Cette déclaration fait suite à la publication par le quotidien français de droite Le Figaro d’un long entretien avec Pashinyan. Le Premier ministre arménien y déclare que l’Azerbaïdjan «utilise des drones et des F-16 turcs pour bombarder des zones civiles du Haut-Karabakh» et que «les commandants militaires turcs sont directement impliqués dans le conflit».
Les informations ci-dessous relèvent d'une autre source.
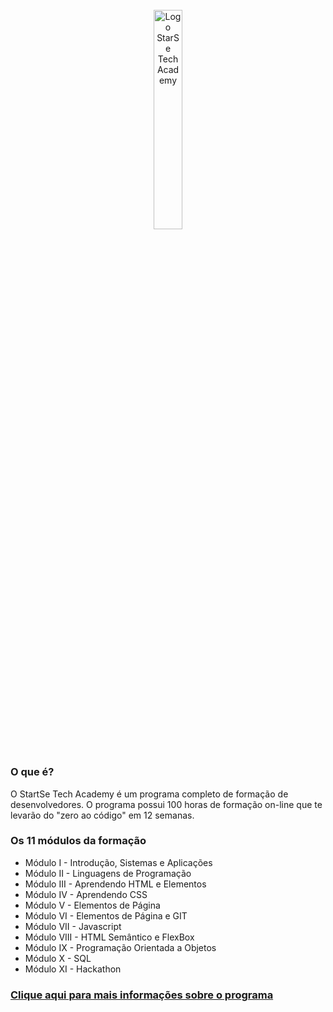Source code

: <div align="center">
  <br>
  <img src="https://user-images.githubusercontent.com/99208505/167872020-344925cf-cd4b-4c48-864d-0951e792cc72.png" width="30%" alt="Logo StarSe Tech Academy">
  <h1></h1>
</div>

<div>
  <h3>O que é?</h3>
  <p>O StartSe Tech Academy é um programa completo de formação de desenvolvedores. O programa possui 100 horas de formação on-line que te levarão do "zero ao código" em 12 semanas.</p>
  
  <h3>Os 11 módulos da formação</h3>
  <ul>
    <li>Módulo I - Introdução, Sistemas e Aplicações</li>
    <li>Módulo II - Linguagens de Programação</li>
    <li>Módulo III - Aprendendo HTML e Elementos</li>
    <li>Módulo IV - Aprendendo CSS</li>
    <li>Módulo V - Elementos de Página</li>
    <li>Módulo VI - Elementos de Página e GIT</li>
    <li>Módulo VII - Javascript</li>
    <li>Módulo VIII - HTML Semântico e FlexBox</li>
    <li>Módulo IX - Programação Orientada a Objetos</li>
    <li>Módulo X - SQL</li>
    <li>Módulo XI - Hackathon</li>
  </ul>
  
  ### [Clique aqui para mais informações sobre o programa](https://www.startse.com/techacademy/)
</div>
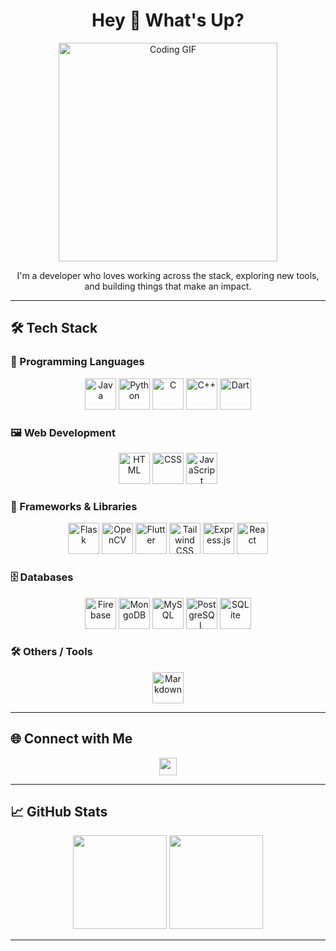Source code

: <h1 align="center">Hey 👋 What's Up?</h1>

<p align="center">
<img src="https://camo.githubusercontent.com/88adc7c88c9d3dba7479020846ed35d13410e3707c7f149e1c6140cc6beaef9a/68747470733a2f2f70687973696373677572756b756c2e66696c65732e776f726470726573732e636f6d2f323031392f30322f6368617261637465722d312e676966" width="350" alt="Coding GIF" />
</p>


<p align="center">I'm a developer who loves working across the stack, exploring new tools, and building things that make an impact.</p>

---

## 🛠 Tech Stack

### 🧠 Programming Languages
<p align="center">
  <img src="https://skillicons.dev/icons?i=java" height="50" alt="Java" />
  <img src="https://skillicons.dev/icons?i=py" height="50" alt="Python" />
  <img src="https://skillicons.dev/icons?i=c" height="50" alt="C" />
  <img src="https://skillicons.dev/icons?i=cpp" height="50" alt="C++" />
  <img src="https://skillicons.dev/icons?i=dart" height="50" alt="Dart" />
</p>

### 🖼️ Web Development
<p align="center">
  <img src="https://skillicons.dev/icons?i=html" height="50" alt="HTML" />
  <img src="https://skillicons.dev/icons?i=css" height="50" alt="CSS" />
  <img src="https://skillicons.dev/icons?i=js" height="50" alt="JavaScript" />
</p>



### 🧩 Frameworks & Libraries
<p align="center">
  <img src="https://skillicons.dev/icons?i=flask" height="50" alt="Flask" />
  <img src="https://skillicons.dev/icons?i=opencv" height="50" alt="OpenCV" />
  <img src="https://skillicons.dev/icons?i=flutter" height="50" alt="Flutter" />
  <img src="https://skillicons.dev/icons?i=tailwind" height="50" alt="Tailwind CSS" />
  <img src="https://skillicons.dev/icons?i=express" height="50" alt="Express.js" />
  <img src="https://skillicons.dev/icons?i=react" height="50" alt="React" />
</p>

### 🗄️ Databases
<p align="center">
  <img src="https://skillicons.dev/icons?i=firebase" height="50" alt="Firebase" />
  <img src="https://skillicons.dev/icons?i=mongodb" height="50" alt="MongoDB" />
  <img src="https://skillicons.dev/icons?i=mysql" height="50" alt="MySQL" />
  <img src="https://skillicons.dev/icons?i=postgres" height="50" alt="PostgreSQL" />
  <img src="https://skillicons.dev/icons?i=sqlite" height="50" alt="SQLite" />
</p>

### 🛠️ Others / Tools
<p align="center">
  <img src="https://skillicons.dev/icons?i=md" height="50" alt="Markdown" />
</p>


---

## 🌐 Connect with Me

<p align="center">
  <a href="www.linkedin.com/in/hemant-satam-499562321" target="_blank">
    <img src="https://img.shields.io/static/v1?message=LinkedIn&logo=linkedin&label=&color=0077B5&logoColor=white&style=for-the-badge" height="28" />
  </a>
  <!-- <a href="https://twitter.com/YOUR_USERNAME" target="_blank">
    <img src="https://img.shields.io/static/v1?message=Twitter&logo=twitter&label=&color=1DA1F2&logoColor=white&style=for-the-badge" height="28" />
  </a> -->
  <!-- <a href="https://discord.gg/YOUR_SERVER" target="_blank">
    <img src="https://img.shields.io/static/v1?message=Discord&logo=discord&label=&color=7289DA&logoColor=white&style=for-the-badge" height="28" />
  </a> -->
  <!-- <a href="https://twitch.tv/YOUR_USERNAME" target="_blank">
    <img src="https://img.shields.io/static/v1?message=Twitch&logo=twitch&label=&color=9146FF&logoColor=white&style=for-the-badge" height="28" />
  </a>
  <a href="https://dev.to/YOUR_USERNAME" target="_blank">
    <img src="https://img.shields.io/static/v1?message=dev.to&logo=dev.to&label=&color=0A0A0A&logoColor=white&style=for-the-badge" height="28" />
  </a> -->
</p>

---

## 📈 GitHub Stats

<p align="center">
  <img src="https://streak-stats.demolab.com?user=213Hemant&theme=dracula&hide_border=false&border_radius=5" height="150" />
  <img src="https://github-profile-trophy.vercel.app?username=213Hemant&theme=dracula&no-frame=false&no-bg=false&margin-w=8&margin-h=8" height="150" />
</p>

---

<!-- ## 👾 Contribution Graph

<p align="center">
  <picture>
    <source media="(prefers-color-scheme: dark)" srcset="https://raw.githubusercontent.com/maurodesouza/maurodesouza/output/pacman-contribution-graph-dark.svg" />
    <source media="(prefers-color-scheme: light)" srcset="https://raw.githubusercontent.com/maurodesouza/maurodesouza/output/pacman-contribution-graph.svg" />
    <img src="https://raw.githubusercontent.com/maurodesouza/maurodesouza/output/pacman-contribution-graph.svg" alt="Pacman Contribution Graph" />
  </picture>
</p> -->
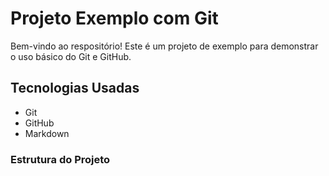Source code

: # Projeto Exemplo com Git
Bem-vindo ao respositório! Este é  um projeto de exemplo para demonstrar o uso básico do Git e GitHub.

## Tecnologias Usadas

- Git
- GitHub
- Markdown

### Estrutura do Projeto
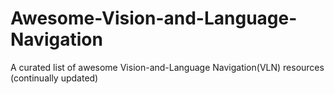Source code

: # Awesome-Vision-and-Language-Navigation
A curated list of awesome Vision-and-Language Navigation(VLN) resources (continually updated)
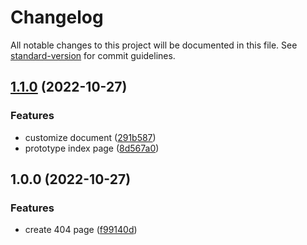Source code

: # Changelog

All notable changes to this project will be documented in this file. See [standard-version](https://github.com/conventional-changelog/standard-version) for commit guidelines.

## [1.1.0](https://github.com/inolopesm/tech-links/compare/v1.0.0...v1.1.0) (2022-10-27)


### Features

* customize document ([291b587](https://github.com/inolopesm/tech-links/commit/291b5878a37c9d786584ff3af75e97dfc098e887))
* prototype index page ([8d567a0](https://github.com/inolopesm/tech-links/commit/8d567a081e7d09b866ad276cae94f5582681013e))

## 1.0.0 (2022-10-27)


### Features

* create 404 page ([f99140d](https://github.com/inolopesm/tech-links/commit/f99140d223cbd3c2084bad0489476b4f71e2d873))
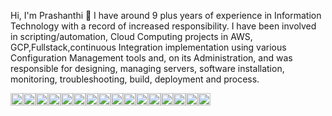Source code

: Hi, I'm Prashanthi 👋
I have around 9 plus years of experience in Information Technology with a record of increased responsibility.
I have been involved in scripting/automation, Cloud Computing projects in AWS, GCP,Fullstack,continuous Integration implementation using various Configuration Management tools and, on its Administration, and was responsible for designing, managing servers, software installation, monitoring, troubleshooting, build, deployment and process.



<img height="20" alt="AWS" src="https://user-images.githubusercontent.com/79076790/225322691-46beca58-0b3d-4734-89b7-3ce3b0fcb793.png" style="max-width: 100%;"><img height="20" alt="GCP" src="https://user-images.githubusercontent.com/79076790/225322939-75d2bc9e-46ce-437d-957e-9369372bcef3.png" style="max-width: 100%;"><img height="20" alt="DevOps" src="https://user-images.githubusercontent.com/79076790/225323433-58184743-d046-43ce-9390-fb98200c2f32.png" style="max-width: 100%;"><img height="20" alt="Jenkins" src="https://user-images.githubusercontent.com/79076790/225324068-704d83ce-e532-40cd-9b6a-2532c41f18b8.png" style="max-width: 100%;"><img height="20" alt="javascript" src="https://user-images.githubusercontent.com/79076790/225321963-b183e0b6-56c3-4535-8705-671f71fadf89.png" style="max-width: 100%;"><img height="20" alt="Rundeck" src="https://user-images.githubusercontent.com/79076790/225331799-86634954-0cd7-47c6-8778-6fabdedcc659.png" style="max-width: 100%;"><img height="20" alt="Chef" src="https://user-images.githubusercontent.com/79076790/225325825-8a9e97d8-9a75-4fbc-a916-8450102e1c9d.png" style="max-width: 100%;"><img height="20" alt="Terraform" src="https://user-images.githubusercontent.com/79076790/225326232-913c93ed-cd7b-4a7f-a5e3-bc61ca58785d.png" style="max-width: 100%;"><img height="20" alt="Html" src="https://user-images.githubusercontent.com/79076790/225326500-6c073466-3f82-475a-9cac-91aa31cf5d78.png" style="max-width: 100%;"><img height="20" alt="CSS" src="https://user-images.githubusercontent.com/79076790/225329471-afba19be-f2fc-448f-835c-dc2bafe57775.png" style="max-width: 100%;"><img height="20" alt="nodeJs" src="https://user-images.githubusercontent.com/79076790/225326889-4b298a45-5423-4b34-a6aa-cde52d4283b8.png" style="max-width: 100%;"><img height="20" alt="Python" src="https://user-images.githubusercontent.com/79076790/225327056-8defa917-57ae-451d-9343-88d281f45ff4.png" style="max-width: 100%;"><img height="20" alt="Ruby" src="https://user-images.githubusercontent.com/79076790/225327318-4c378288-ef12-44cc-b747-22aa251c6753.png" style="max-width: 100%;"><img height="20" alt="Rails" src="https://user-images.githubusercontent.com/79076790/225327472-f675939c-0b09-44f6-b330-b3e3370baeee.png" style="max-width: 100%;"><img height="20" alt="React" src="https://user-images.githubusercontent.com/79076790/225327654-13a9172f-97e8-44ef-bbce-b0095f3c8cae.png" style="max-width: 100%;"><img height="20" alt="Docker" src="https://user-images.githubusercontent.com/79076790/225327797-05a456f1-20ac-42cd-b830-8d6cd10567d2.png" style="max-width: 100%;">







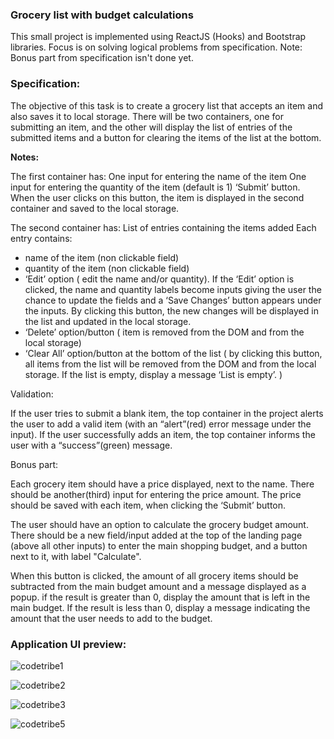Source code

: ### Grocery list with budget calculations

This small project is implemented using ReactJS (Hooks) and Bootstrap libraries. Focus is on solving logical problems from specification.
Note: Bonus part from specification isn't done yet.

### Specification:
The objective of this task  is to create a grocery list that accepts an item and also saves it to local storage. There will be two containers, one for submitting an item, and the other will display the list of entries of the submitted items and a button for clearing the items of the list at the bottom.

**Notes:**

The first container has:
One input for entering the name of the item
One input for entering the quantity of the item  (default is 1)
‘Submit’ button. When the user clicks on this button, the item is displayed in the second container and saved to the local storage. 


The second container has:
List of entries containing the items added
Each entry contains: 
- name of the item (non clickable field)
- quantity of the item (non clickable field)
- ‘Edit’ option ( edit the name and/or quantity). If the ‘Edit’ option is clicked, the name and quantity labels become inputs giving the user the chance to update the fields and a ‘Save Changes’ button appears under the inputs. By clicking this button, the new changes will be displayed in the list and updated in the local storage.
- ‘Delete’ option/button ( item is removed from the DOM and from the local storage)
- ‘Clear All’ option/button at the bottom of the list ( by clicking this button, all items from the list will be removed from the DOM and from the local storage. If the list is empty, display a message ‘List is empty’. )

Validation: 


If the user tries to submit a blank item, the top container in the project alerts the user to add a valid item (with an “alert”(red) error message under the input). 
If the user successfully adds an item, the top container informs the user with a “success”(green) message.


Bonus part: 

Each grocery item should have a price displayed, next to the name.
There should be another(third) input for entering the price amount. The price should be saved with each item, when clicking the ‘Submit’ button.

The user should have an option to calculate the grocery budget amount. There should be a new field/input added at the top of the landing page (above all other inputs) to enter the main shopping budget, and a button next to it, with label "Calculate".


When this button is clicked, the amount of all grocery items should be subtracted from the main budget amount and a message displayed as a popup.
if the result is greater than 0, display the amount that is left in the main budget.
If the result is less than 0, display a message indicating the amount that the user needs to add to the budget.

### Application UI preview:

![codetribe1](https://user-images.githubusercontent.com/76042091/236645296-d0a90cb8-7360-417d-b538-d7d457d4108c.jpg)

![codetribe2](https://user-images.githubusercontent.com/76042091/236645297-9ffea5ae-4ee3-404d-a279-c5d8baa4215f.jpg)

![codetribe3](https://user-images.githubusercontent.com/76042091/236645298-edd9fe58-9d9c-49eb-b044-ac1f3a460c55.jpg)

![codetribe5](https://user-images.githubusercontent.com/76042091/236645295-6ffa8323-dab0-4965-aa00-a80f3e90c4b9.jpg)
Dans une déclaration explosive, Pashinyan a accusé les forces azéries et turques de planifier un génocide, déclarant: «La situation est beaucoup plus grave [que les précédents affrontements frontaliers]. C’est plus approprié de la comparer à ce qui s’est passé en 1915, lorsque on a massacré plus de 1,5 million d’Arméniens lors du premier génocide du XXe siècle». Pashinyan faisait référence au massacre des Arméniens en Turquie pendant la Première Guerre mondiale. «L’État turc, qui continue à nier le passé, s’aventure une fois de plus sur la voie du génocide», a-t-il ajouté.

On ne peut cependant pas s’opposer à la guerre et au nettoyage ethnique en soutenant l’un ou l’autre des deux camps bourgeois qui s’affrontent et qui ont tous deux les mains pleines de sang. La guerre de 1988-1994 a fait plus de 20.000 morts et entraîné le déplacement de plus d’un million de personnes, dont une grande majorité d’Azéris qui ont fuyaient le Haut-Karabakh devant la victoire arménienne. Ce que montrent ces conflits, c’est la nature réactionnaire du système de l’État-nation.

Pour éviter d’autres guerres et massacres, qui pourraient dégénérer en un conflit dévastateur entre grandes puissances, il faut unir les travailleurs — en Arménie, en Azerbaïdjan et dans le monde — dans un mouvement socialiste et anti-impérialiste contre la guerre et le système capitaliste.